Postcard To Brooke is a film based artwork by British artist and writer Oliver Guy-Watkins, that began in April 2008.

==Outline==
Since April 2008, Oliver Guy-Watkins has undertaken to film an unlimited number of individuals reading the poem "Doubts" by Rupert Brooke. Guy-Watkins describes the work as a quest, and filmed near two hundred people in the projects first six months.

==Exhibitions and screenings==
The first public event associated with Postcard To Brooke took place on 6 June 2008 at The Art Car Boot Fair at The Truman Brewery on Brick Lane in London. Oliver Guy-Watkins filmed fifty-six people during the six hours, and also instigated The Box Of Doubts for the first time. This entailed individuals writing their own doubts on a blank postcard.

On 24 June 2008, Oliver Guy-Watkins screened the eighty-nine readings recorded up until that date, at the newly opened Miss Micks venue in Berlin. He was also joined by the artist Tom J Mason to host a Discussion Of Doubts, relating to the postcards which had been used at the Art Car Boot Fair.

Over the weekend of 23–24 August 2008, Oliver Guy-Watkins attended the Flat Lake Festival in Clones, Ireland where he filmed a further 52 individuals, before screening two short edits in the cinema tent on Sunday evening. He also gave a talk regarding the quest.

In March 2009, Guy-Watkins held the first of two 'Evening Of Doubt' events at Shoreditch House in East London, where he was joined by Art Car Boot Fair founder Karen Ashton, artists Boo Saville and Jessica Voorsanger, and gallerist Hannah Watson of Trolley Gallery, to discuss the contents of the postcards that have been contributed with individuals person doubts written on. The second event took place on 19 April 2009 where the guests included writer Damian Barr and comedians Charlotte Reather and Paul Foot

==Readers==
Notable individuals who have contributed to Postcard To Brooke include Nobel Prize winner Seamus Heaney; comedians Dylan Moran, d Byrne, Tim Key, Richard Herring, Chris Neill, Tony Allen, Angus Lindsay, Tony Green, John Seagrave; authors Patrick McCabe, Damian Barr, Victoria Mary Clarke, Karen Ashton, Ciarán Carson; Lady Mary Archer; Jodie Harsh; actors Ryan Sampson, Adrian Barnes, Cecilia Colby, Glen Conroy; artists Marc Horowitz, Jessica Voorsanger, Patrick Brill; photographer Craig Cowling; and Brooke Society chairman Lorna Beckett.
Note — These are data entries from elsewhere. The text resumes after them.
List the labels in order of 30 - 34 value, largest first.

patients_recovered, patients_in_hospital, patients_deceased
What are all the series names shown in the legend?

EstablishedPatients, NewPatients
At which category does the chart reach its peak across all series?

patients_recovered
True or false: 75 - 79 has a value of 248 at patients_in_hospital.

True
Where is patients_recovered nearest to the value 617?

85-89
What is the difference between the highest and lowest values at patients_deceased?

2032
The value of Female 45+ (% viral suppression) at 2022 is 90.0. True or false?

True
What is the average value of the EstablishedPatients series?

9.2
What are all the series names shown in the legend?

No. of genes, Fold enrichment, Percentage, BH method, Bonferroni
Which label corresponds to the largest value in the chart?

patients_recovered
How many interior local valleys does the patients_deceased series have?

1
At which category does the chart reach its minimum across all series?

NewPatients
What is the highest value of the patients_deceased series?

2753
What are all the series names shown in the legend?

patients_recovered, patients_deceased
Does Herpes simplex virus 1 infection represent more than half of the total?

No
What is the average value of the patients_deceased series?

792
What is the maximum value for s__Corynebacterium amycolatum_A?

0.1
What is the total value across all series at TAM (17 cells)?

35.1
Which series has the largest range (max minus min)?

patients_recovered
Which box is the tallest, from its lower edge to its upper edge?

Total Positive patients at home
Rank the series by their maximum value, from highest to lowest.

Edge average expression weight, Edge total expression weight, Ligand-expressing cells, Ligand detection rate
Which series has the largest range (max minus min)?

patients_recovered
Alongside the notable names are individuals from many walks of life, including firemen, doctors, care workers and the homeless.

Guy-Watkins has stated that the first section of the quest was autobiographical with him filming friends, family and work associates. The second part would be based around researching the life of Rupert Brooke, and the third would be to document a number of social groups and stereotypes that exist in the early 21st Century.

==Social documentation==
As well as having filmed a number of individuals who belong to certain social groups on a one off basis, Oliver Guy-Watkins has recently announced a series of events in association with organisations that represent those who are governed by specific social restrictions. The first of these events runs in conjunction with GEAR projects, Gloucestershire's only homeless shelter. Guy-Watkins intends to document both the staff and patrons of the charity by filming the reading Doubts, as well as inviting them to contribute their own doubts on blank postcards.